Travel Tips from TIK
Now that you’ve booked your wonderful cooking vacation with TIK, it’s time to think about the trip itself! What should you pack? How much money should you bring on one of our culinary vacations? Will your cell phone work abroad?
There is a lot to think about before heading abroad on a cooking vacation, so here are a few FAQs that might help you plan.
Q: How much money should I bring?
A: We usually recommend having around 100-200 Euros (or the local equivalent) in your wallet when you leave, and to then use ATMs to get money out if you need more. Most of our trips will not require you to have much cash. There might be a couple meals on your own, and for these you might be able to use your credit card. You’ll want cash for tipping, certainly. For purchases it is best to use your credit card, although some places will offer a discount if you use cash. If you do not have a chip-enabled card, you might have trouble with some of the machines in Europe. Also, if your card is not chip-enabled, you should call your bank to make sure they know you are going abroad and where.
Q: How much should I tip?
A: Tipping is always at your discretion, but we generally recommend you plan to tip about 10 Euros per person per day (or the equivalent in another local currency). That can be spread around between guides, instructors, drivers, house maids, and the like. Often with our itineraries there is one dedicated person you can give the tip money to and ask them to distribute it appropriately.
Q: Do I need a visa?
A: That depends on your nationality and the country you are visiting. If you are a U.S. citizen you do not need a visa to visit European countries. You can check the government website of whatever country or countries you plan to visit to see what you need legally for your travels. Please note: your passport must be valid for at least 6 months (and sometimes longer!) following your return or you can be denied entry.

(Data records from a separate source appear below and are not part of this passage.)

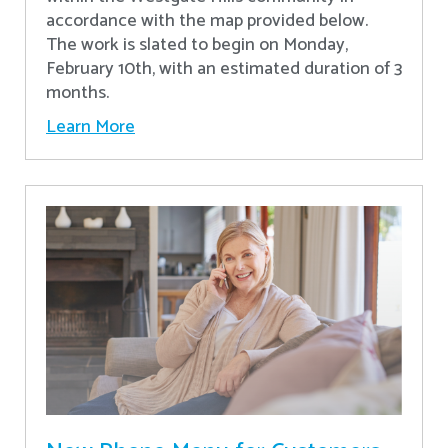
accordance with the map provided below.
The work is slated to begin on Monday,
February 10th, with an estimated duration of 3
months.
Learn More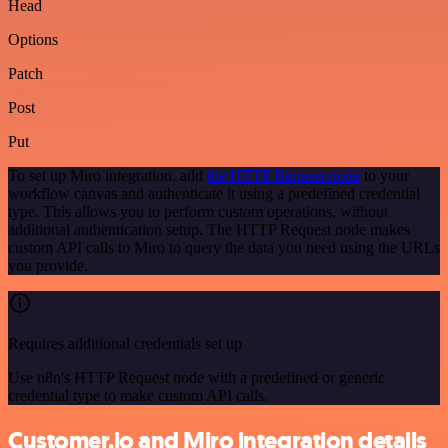
Head
Options
Patch
Post
Put
To set up Miro integration, add
the HTTP Request node
to your
workflow canvas and authenticate it using a predefined credential
type. This allows you to perform custom operations, without
additional authentication setup. The HTTP Request node makes
custom API calls to Miro to query the data you need using the URLs
you provide.
Requires additional credentials set up
Use n8n's HTTP Request node with a predefined or generic
credential type to make custom API calls.
Customer.io and Miro integration details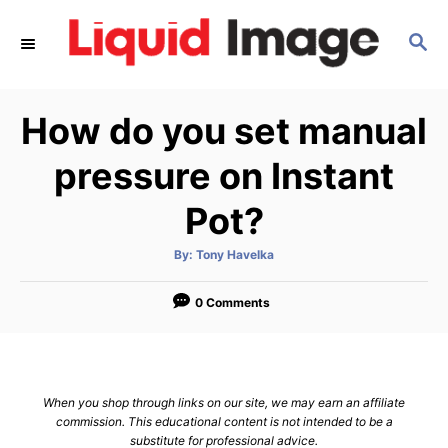
S
S
k
E
i
A
p
R
How do you set manual
C
t
H
o
pressure on Instant
C
Pot?
o
n
A
By:
Tony Havelka
u
t
t
h
e
o
0 Comments
r
n
t
When you shop through links on our site, we may earn an affiliate
commission. This educational content is not intended to be a
substitute for professional advice.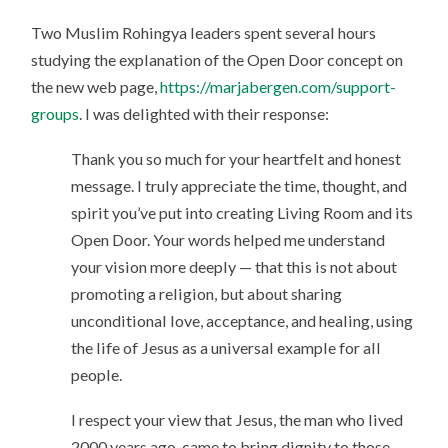
Two Muslim Rohingya leaders spent several hours
studying the explanation of the Open Door concept on
the new web page,
https://marjabergen.com/support-
groups
. I was delighted with their response:
Thank you so much for your heartfelt and honest
message. I truly appreciate the time, thought, and
spirit you’ve put into creating Living Room and its
Open Door. Your words helped me understand
your vision more deeply — that this is not about
promoting a religion, but about sharing
unconditional love, acceptance, and healing, using
the life of Jesus as a universal example for all
people.
I respect your view that Jesus, the man who lived
2000 years ago, came to bring dignity to those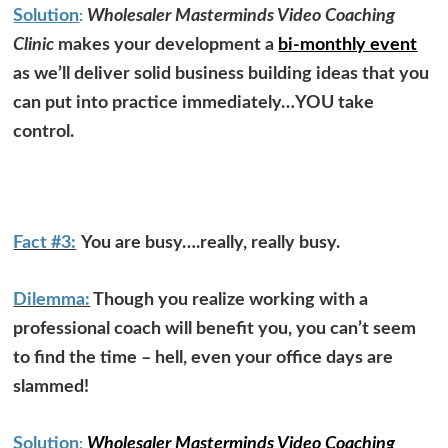
Solution
Wholesaler Masterminds Video Coaching
:
Clinic
makes your development a
bi-monthly event
as we’ll deliver solid business building ideas that you
can put into practice immediately…YOU take
control.
Fact #3:
You are busy….really, really busy.
Dilemma:
Though you realize working with a
professional coach will benefit you, you can’t seem
to find the time – hell, even your office days are
slammed!
Solution
Wholesaler Masterminds Video Coaching
: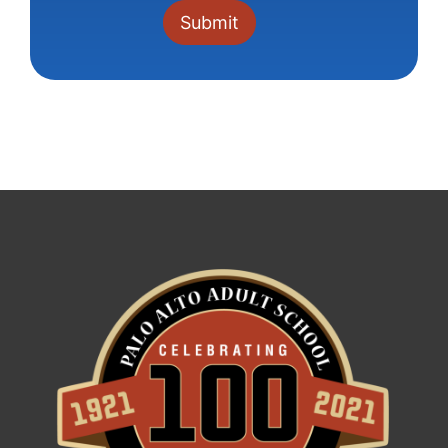
Constant
Contact
Use.
Please
leave
this field
blank.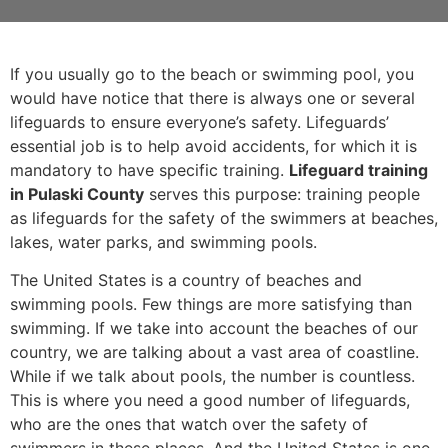
If you usually go to the beach or swimming pool, you
would have notice that there is always one or several
lifeguards to ensure everyone’s safety. Lifeguards’
essential job is to help avoid accidents, for which it is
mandatory to have specific training.
Lifeguard training
in Pulaski County
serves this purpose: training people
as lifeguards for the safety of the swimmers at beaches,
lakes, water parks, and swimming pools.
The United States is a country of beaches and
swimming pools. Few things are more satisfying than
swimming. If we take into account the beaches of our
country, we are talking about a vast area of coastline.
While if we talk about pools, the number is countless.
This is where you need a good number of lifeguards,
who are the ones that watch over the safety of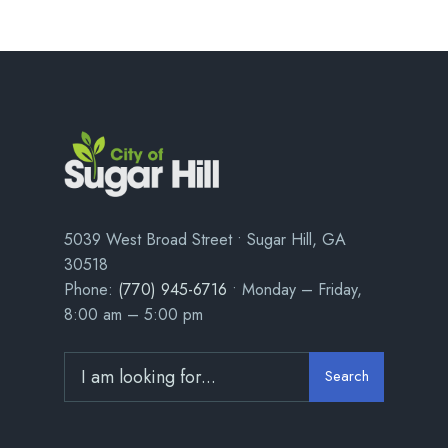
5039 West Broad Street • Sugar Hill, GA
30518
Phone:
(770) 945-6716
• Monday – Friday,
8:00 am – 5:00 pm
Search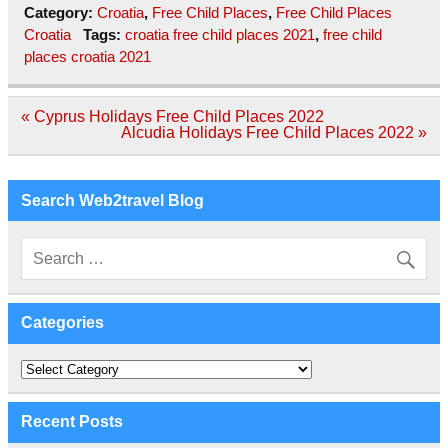
Category:
Croatia
,
Free Child Places
,
Free Child Places
Croatia
Tags:
croatia free child places 2021
,
free child
places croatia 2021
Post
« Cyprus Holidays Free Child Places 2022
navigation
Alcudia Holidays Free Child Places 2022 »
Search Web2travel Blog
Categories
Categories
Recent Posts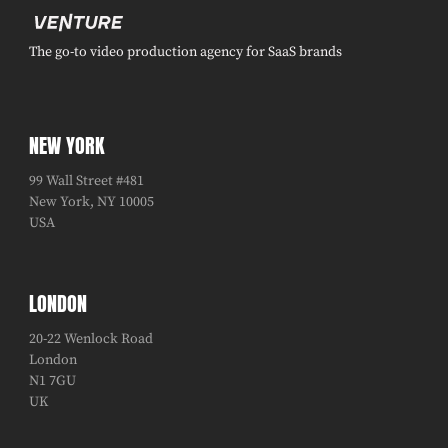
The go-to video production agency for SaaS brands
NEW YORK
99 Wall Street #481
New York, NY 10005
USA
LONDON
20-22 Wenlock Road
London
N1 7GU
UK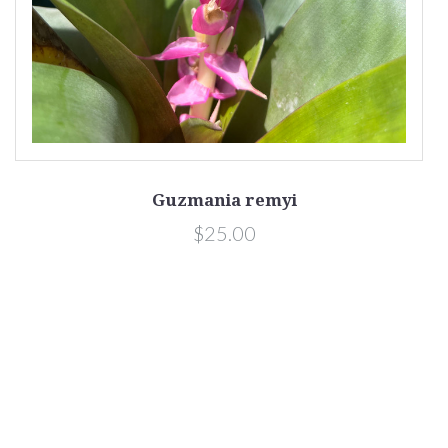
Guzmania remyi
$25.00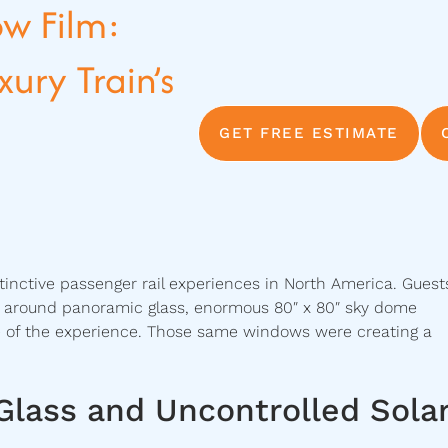
w Film:
ury Train’s
GET FREE ESTIMATE
tinctive passenger rail experiences in North America. Guest
ed around panoramic glass, enormous 80″ x 80″ sky dome
 of the experience. Those same windows were creating a
Glass and Uncontrolled Sola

Q: Do I need travel insurance?
A: In a word: yes. We think it’s silly not to travel without it, although it is not required. Hopefully it is money “wasted” – meaning that you never have a problem and never need to file a claim. But the protections it offers in terms of cancelation, emergency medical services, lost luggage, and the like makes it well worth the cost of the premium.
Q: What should I pack?
A: You can check local weather reports for the types of clothing you’ll need, but keep in mind that you’ll want comfortable clothing for the cooking lessons. If you plan to visit any churches or other places of worship, be prepared to have knees and shoulders covered. Often people like to dress up a bit for dinner, especially if you are in the city. In the countryside things are more casual. Remember that in other countries even an air-conditioned building will be hotter than most Americans expect, and the heat is not turned on until well into the fall – so you may want extra layers.
Q: What about electronics?
A: Many electronic chargers include a current converter (such as a laptop computer charger) – you need only have the plug that will fit into the outlets of your host country. Other electronics might require an actual current converter. We recommend bringing as few electronics as possible, to be safe. Most hotels and even B&Bs will have hair dryers for you to use. Electric shavers frequently have a switch that will allow you to use it with a different current.
Q: Will my phone work?
A: It should work – but you should call your phone service provider to be sure, and to ask about purchasing an international plan if necessary to save you from exorbitant international call and data charges.